* ACTIVITY: Each line below that contains "Loire" counts once; report the total and nothing more.

══ RECORD EXTRACTS ══

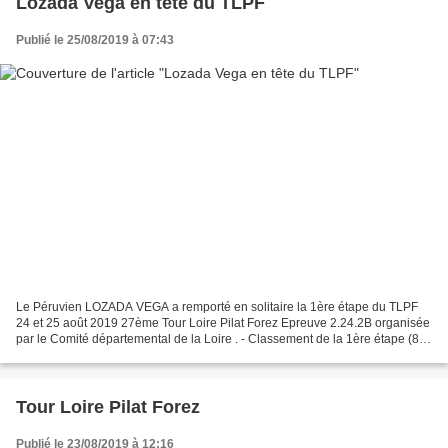
Lozada Vega en tête du TLPF
Publié le 25/08/2019 à 07:43
Le Péruvien LOZADA VEGA a remporté en solitaire la 1ère étape du TLPF
24 et 25 août 2019 27ème Tour Loire Pilat Forez Epreuve 2.24.2B organisée
par le Comité départemental de la Loire . - Classement de la 1ère étape (85
km à La Fouillouse) 1 : LOZADA...
Tour Loire Pilat Forez
Publié le 23/08/2019 à 12:16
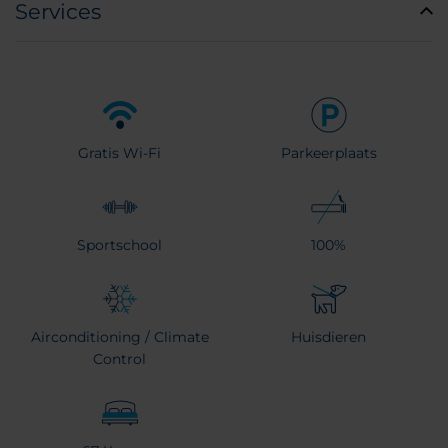
Services
Gratis Wi-Fi
Parkeerplaats
Sportschool
100%
Airconditioning / Climate
Huisdieren
Control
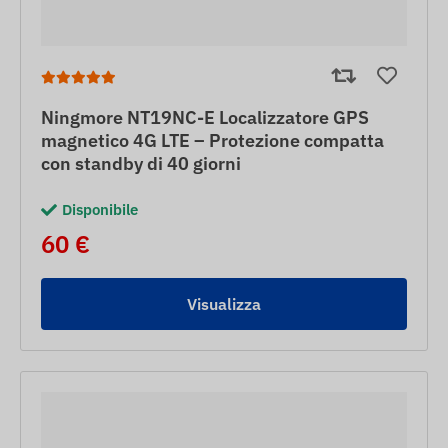
Ningmore NT19NC-E Localizzatore GPS
magnetico 4G LTE – Protezione compatta
con standby di 40 giorni
Disponibile
60 €
Visualizza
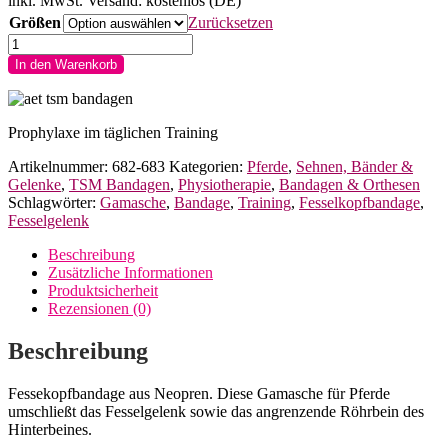
inkl. MwSt.
Versand: kostenlos (DE)
Größen
Zurücksetzen
TSM
vet-
In den Warenkorb
Pro
Fesselkopfbandage
hinten
ohne
Prophylaxe im täglichen Training
Schleifschutz
Artikelnummer:
682-683
Kategorien:
Pferde
,
Sehnen, Bänder &
(Paar)
Gelenke
,
TSM Bandagen
,
Physiotherapie
,
Bandagen & Orthesen
Menge
Schlagwörter:
Gamasche
,
Bandage
,
Training
,
Fesselkopfbandage
,
Fesselgelenk
Beschreibung
Zusätzliche Informationen
Produktsicherheit
Rezensionen (0)
Beschreibung
Fessekopfbandage aus Neopren. Diese Gamasche für Pferde
umschließt das Fesselgelenk sowie das angrenzende Röhrbein des
Hinterbeines.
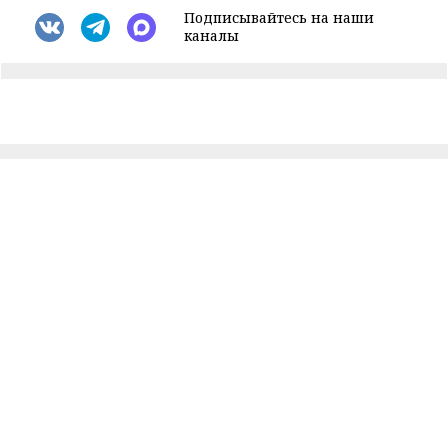
Подписывайтесь на наши
каналы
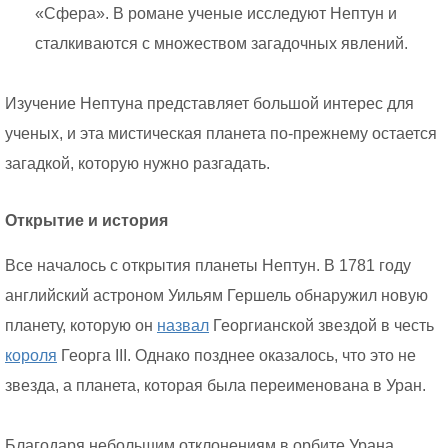
«Сфера». В романе ученые исследуют Нептун и
сталкиваются с множеством загадочных явлений.
Изучение Нептуна представляет большой интерес для
ученых, и эта мистическая планета по-прежнему остается
загадкой, которую нужно разгадать.
Открытие и история
Все началось с открытия планеты Нептун. В 1781 году
английский астроном Уильям Гершель обнаружил новую
планету, которую он
назвал
Георгианской звездой в честь
короля
Георга III. Однако позднее оказалось, что это не
звезда, а планета, которая была переименована в Уран.
Благодаря небольшим отклонениям в орбите Урана,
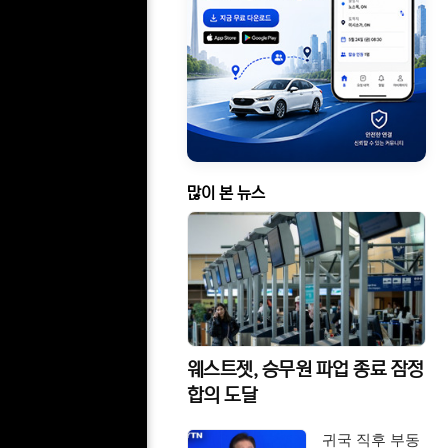
많이 본 뉴스
웨스트젯, 승무원 파업 종료 잠정
합의 도달
귀국 직후 부동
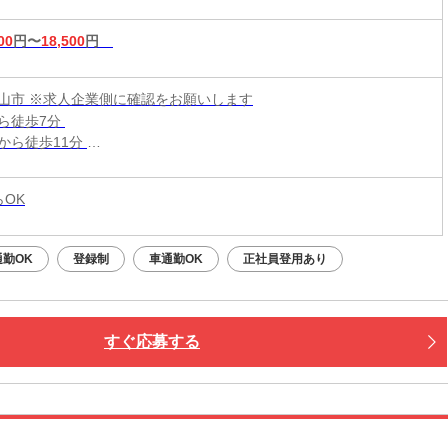
00
円〜
18,500
円
山市 ※求人企業側に確認をお願いします
ら徒歩7分
から徒歩11分
駅からバス5分
らOK
勤OK
登録制
車通勤OK
正社員登用あり
すぐ応募する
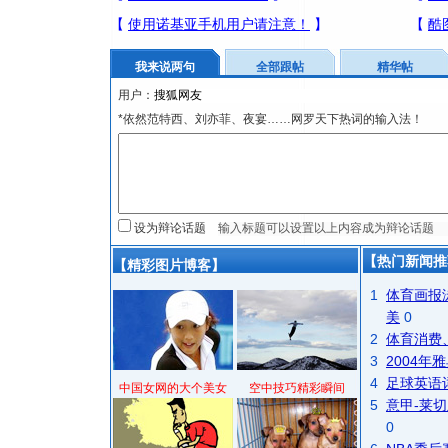
我来说两句
全部跟帖
精华帖
用户：
*依然范特西、刘亦菲、夜宴……网罗天下热词的输入法！
设为辩论话题
【热门新闻推
【精彩图片博客】
1
体育画报
美
0
2
体育消费
3
2004
4
足球英语
中国女网的大个美女
空中技巧精彩瞬间
5
意甲-莱切
0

═══

* ANSWER FOR THE TASK: 3